Zhu and Liu have also empirically analyzed the effects of Amazon’s entry into third-party sellers’ product spaces. They find that ‘Amazon’s entry discourages affected third-party sellers from subsequently pursuing growth on the platform, [but] increases product demand and reduces shipping costs for consumers.’ Other research finds that Amazon’s algorithmic steering practices may lead consumers to pay more, although this is mostly limited to consumers who do not subscribe to Amazon’s Prime service.

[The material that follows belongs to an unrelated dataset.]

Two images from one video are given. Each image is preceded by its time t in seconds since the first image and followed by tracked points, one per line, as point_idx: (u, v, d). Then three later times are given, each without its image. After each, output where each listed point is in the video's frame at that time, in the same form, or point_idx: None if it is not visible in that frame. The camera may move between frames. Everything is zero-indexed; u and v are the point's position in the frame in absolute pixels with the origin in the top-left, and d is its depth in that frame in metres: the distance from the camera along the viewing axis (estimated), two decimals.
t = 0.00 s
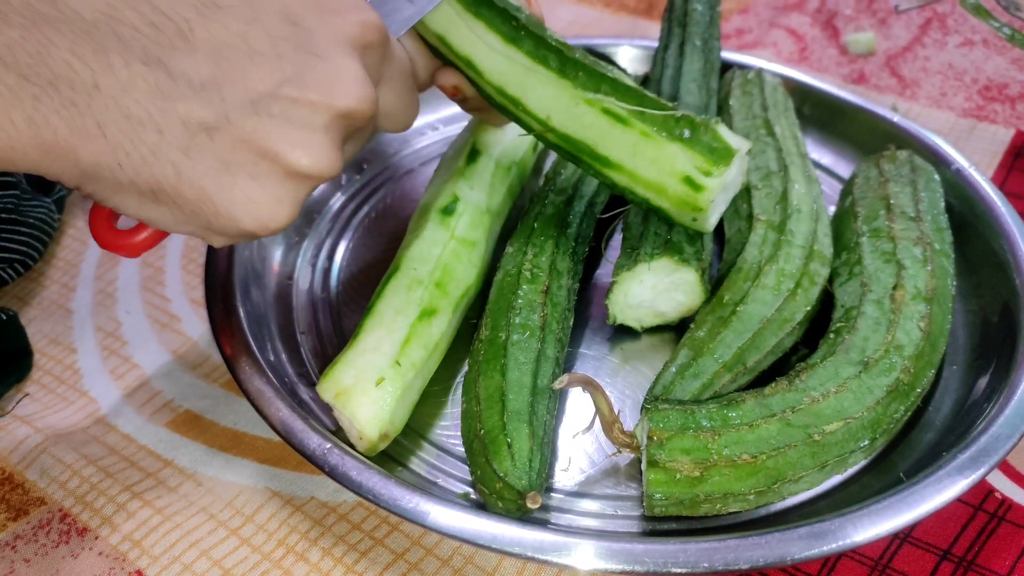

While helpful, these results are far from conclusive. Given that Amazon’s conduct will be assessed as a ‘by effect’ rather than an ‘by object’ abuse, the Commission will have to demonstrate its anti-competitive consequences. Moreover, it will have to come up with an effective remedy. A behavioural separation between Amazon’s marketplace and retail activities is the most obvious solution. However, given the criticism on such remedy in the Google Search case, some might be more drawn to a structural separation.
Related developments
The Commission’s probe targets one platform-to-business relation. However, the Commission has recently also adopted a proposal to regulate such relations generally. As explained in a previous blog post, the regulation would oblige platforms to be transparent regarding any differentiated treatment between the platform and its business users when it comes to access to data and rankings of search results.
Finally, the Commission does not appear to be the only authority concerned about Amazon’s practices. MLex reported that Amazon’s dual role has also caught the eye of German antitrust enforcers. Finally, Capitol Forum—a US news service focused on antitrust—has also investigated how Amazon favours its own products, and concluded that this conduct risks antitrust enforcement by the Trump administration.